首位に1打差の2位で出て、4バーディー、ノーボギーの67で回り、通算21アンダー、263。88年のツアー制施行後、10月の三菱電機レディースを制した金田久美子の11年189日ぶりに続く歴代2位のブランクVで、通算6勝目となった。単独首位で出た鈴木愛は1打差の2位だった。

   ◇   ◇   ◇

藤田は1・2メートルのウイニングパットを決めると、しゃがみこんで涙をぬぐった。11年ぶりの優勝。「とても長かった11年だった。一言で言えないが、素直にうれしい」と喜びをかみしめた。6月の宮里藍サントリーレディースでは体力が残っておらず、18番グリーン上でパターを抱えたまま尻もちをついた。「今回は体重を支えられる体力は残っていた」と照れ笑いした。

13番パー4でバーディーを取り、初めて単独首位に立った。優勝のカギに16番のパーパットを挙げた。「パットが入れば流れが良くなると思って打った」。4メートルのパットをねじ込んでナイスセーブ。その後も2位の鈴木に1打差をつけたまま、何とか逃げ切った。

今季2位が3回。「自滅じゃないけどボギーを打って、優勝に届かなかった。パープレーでスコアを落とさないことを目標に着実にいった」。この日ノーボギー。堅実なプレーも、前年に原英莉花が樹立したパー71での72ホール最少ストローク記録を4打更新した。

今大会は10月に亡くなった橋本道七三(みちひさ)さんがキャディーを務める予定だった。「後半戦はほぼお願いしていました。どうしても彼のために優勝したいと思っていた」。恩人にささげるVにもなった。

11年11月に結婚後、初Vにもなった。夫の和晃さん(37)に「感謝しかない」と感極まって涙ぐんだ。「結婚してダメになったと言われて、大変な思いをしているのにそれを見せず、私がゴルフに集中できる環境を作ってくれた。2人で頑張って優勝しようとずっと言ってきた。苦しくてつらくなった時も『大丈夫』と言ってくれた。一番近いところで支えてくれた」。

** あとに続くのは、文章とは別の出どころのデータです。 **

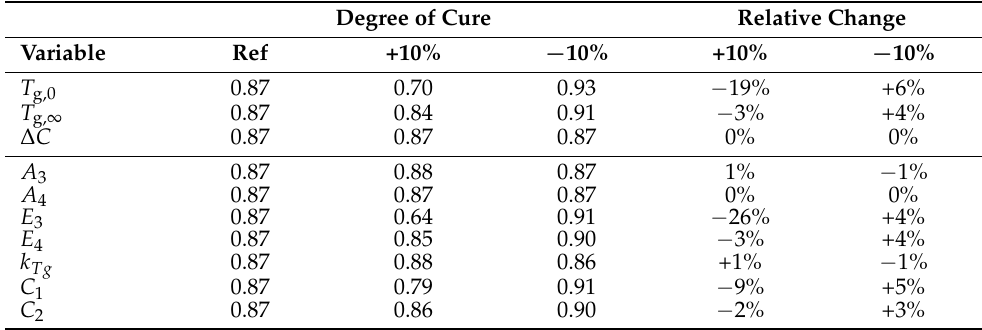
Table 5. Sensitivity analysis by varying the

11年の間、子宮頸(けい)がんなどの病気や手術も経験。シード落ちも経験した。「つらかった涙をたくさん流してきている。それが報われて良かった」と話した。【近藤由美子】

◆藤田さいき 本名藤田幸希。1985年(昭60)11月22日、静岡県沼津市生まれ。14歳からゴルフを始める。栃木・国際情報TBC学院出身。05年からプロでツアー参戦。06年プロミスレディースで初優勝。10年日本女子プロ選手権を制し賞金ランク10位に。16年ツアー登録名を「藤田さいき」に変更。168センチ。